Retype the line where "right eye: (384, 61)" appears and each line that follows it down to the last line of the records below. Leave the pictures out.

◇ ◇ ◇ ◇ ◇

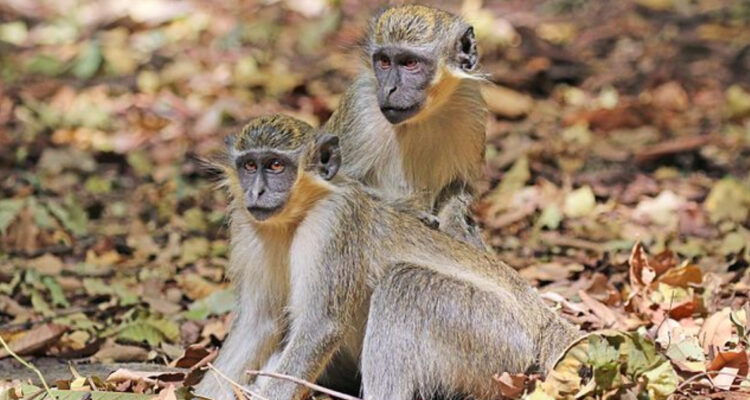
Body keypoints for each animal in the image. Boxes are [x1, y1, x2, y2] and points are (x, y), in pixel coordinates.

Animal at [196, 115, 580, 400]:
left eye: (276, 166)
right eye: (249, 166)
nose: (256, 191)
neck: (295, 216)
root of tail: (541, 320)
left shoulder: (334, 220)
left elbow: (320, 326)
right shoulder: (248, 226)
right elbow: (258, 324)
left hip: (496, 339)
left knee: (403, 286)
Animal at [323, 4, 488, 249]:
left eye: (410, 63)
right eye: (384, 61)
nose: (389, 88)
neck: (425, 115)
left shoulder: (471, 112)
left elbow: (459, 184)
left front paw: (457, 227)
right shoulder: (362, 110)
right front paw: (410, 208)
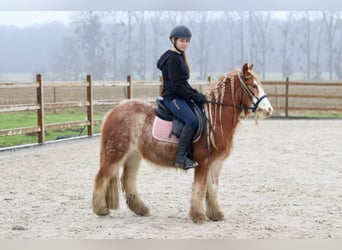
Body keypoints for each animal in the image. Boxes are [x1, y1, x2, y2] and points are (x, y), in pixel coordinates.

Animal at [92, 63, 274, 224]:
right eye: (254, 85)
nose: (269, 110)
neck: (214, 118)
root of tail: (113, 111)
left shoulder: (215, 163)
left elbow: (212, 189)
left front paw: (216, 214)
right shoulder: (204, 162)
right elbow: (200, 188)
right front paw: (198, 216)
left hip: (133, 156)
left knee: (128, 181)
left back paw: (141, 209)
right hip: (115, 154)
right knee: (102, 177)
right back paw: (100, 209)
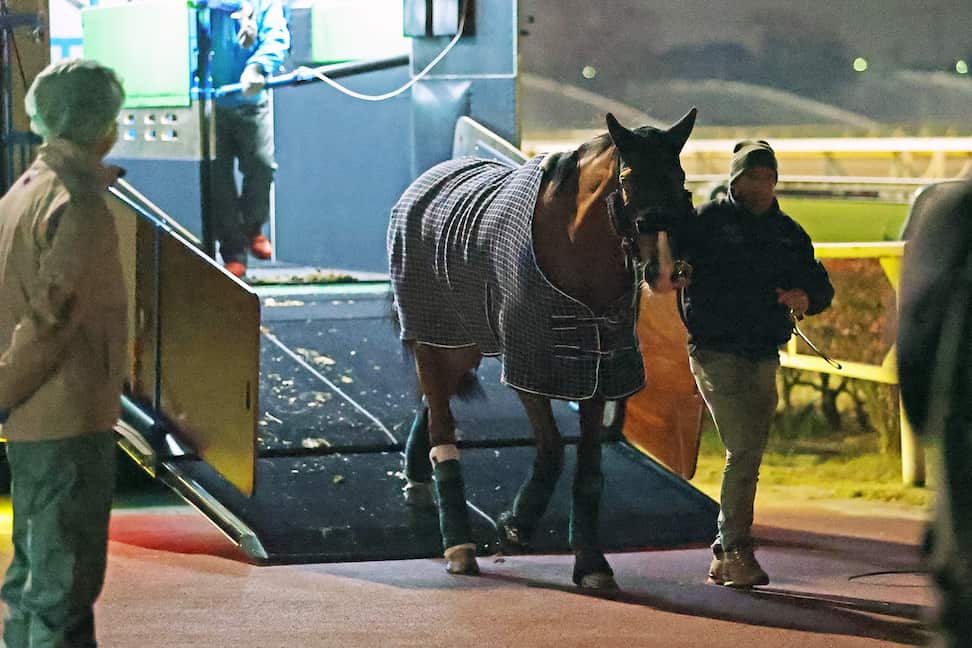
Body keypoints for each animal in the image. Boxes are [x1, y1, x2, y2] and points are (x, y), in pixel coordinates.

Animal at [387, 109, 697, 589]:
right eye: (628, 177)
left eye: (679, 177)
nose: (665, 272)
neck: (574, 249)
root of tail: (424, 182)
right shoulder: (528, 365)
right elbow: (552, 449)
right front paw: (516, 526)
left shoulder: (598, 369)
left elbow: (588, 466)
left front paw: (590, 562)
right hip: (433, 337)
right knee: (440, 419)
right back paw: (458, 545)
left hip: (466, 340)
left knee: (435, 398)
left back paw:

◇ ◇ ◇ ◇ ◇

- **SOLUTION FOR THIS EXERCISE**
right eye: (384, 61)
nose: (389, 88)
neck: (425, 115)
left shoulder: (471, 112)
left elbow: (459, 184)
left front paw: (457, 227)
right shoulder: (362, 110)
right front paw: (410, 208)
Body keypoints for each animal in the image. Boxes are [x1, y1, x2, y2] and points are (x, y), in pixel coordinates.

Animal at [92, 63, 274, 224]:
right eye: (254, 85)
nose: (269, 110)
neck: (214, 118)
root of tail: (113, 111)
left shoulder: (215, 163)
left elbow: (212, 189)
left front paw: (216, 214)
right shoulder: (204, 162)
right elbow: (200, 188)
right front paw: (198, 216)
left hip: (133, 156)
left knee: (128, 181)
left back paw: (141, 209)
right hip: (115, 154)
right knee: (102, 177)
right back paw: (100, 209)
Body keypoints for each animal in the image. Boxes are [x1, y1, x2, y2] and points are (x, y), in pixel coordinates.

Animal at [387, 109, 697, 589]:
right eye: (628, 177)
left eye: (679, 177)
nose: (665, 272)
neck: (574, 249)
root of tail: (424, 182)
right shoulder: (528, 365)
right elbow: (552, 449)
right front paw: (516, 526)
left shoulder: (598, 369)
left elbow: (588, 466)
left front paw: (590, 562)
right hip: (433, 337)
right knee: (440, 419)
right back paw: (458, 545)
left hip: (466, 340)
left knee: (435, 398)
left back paw:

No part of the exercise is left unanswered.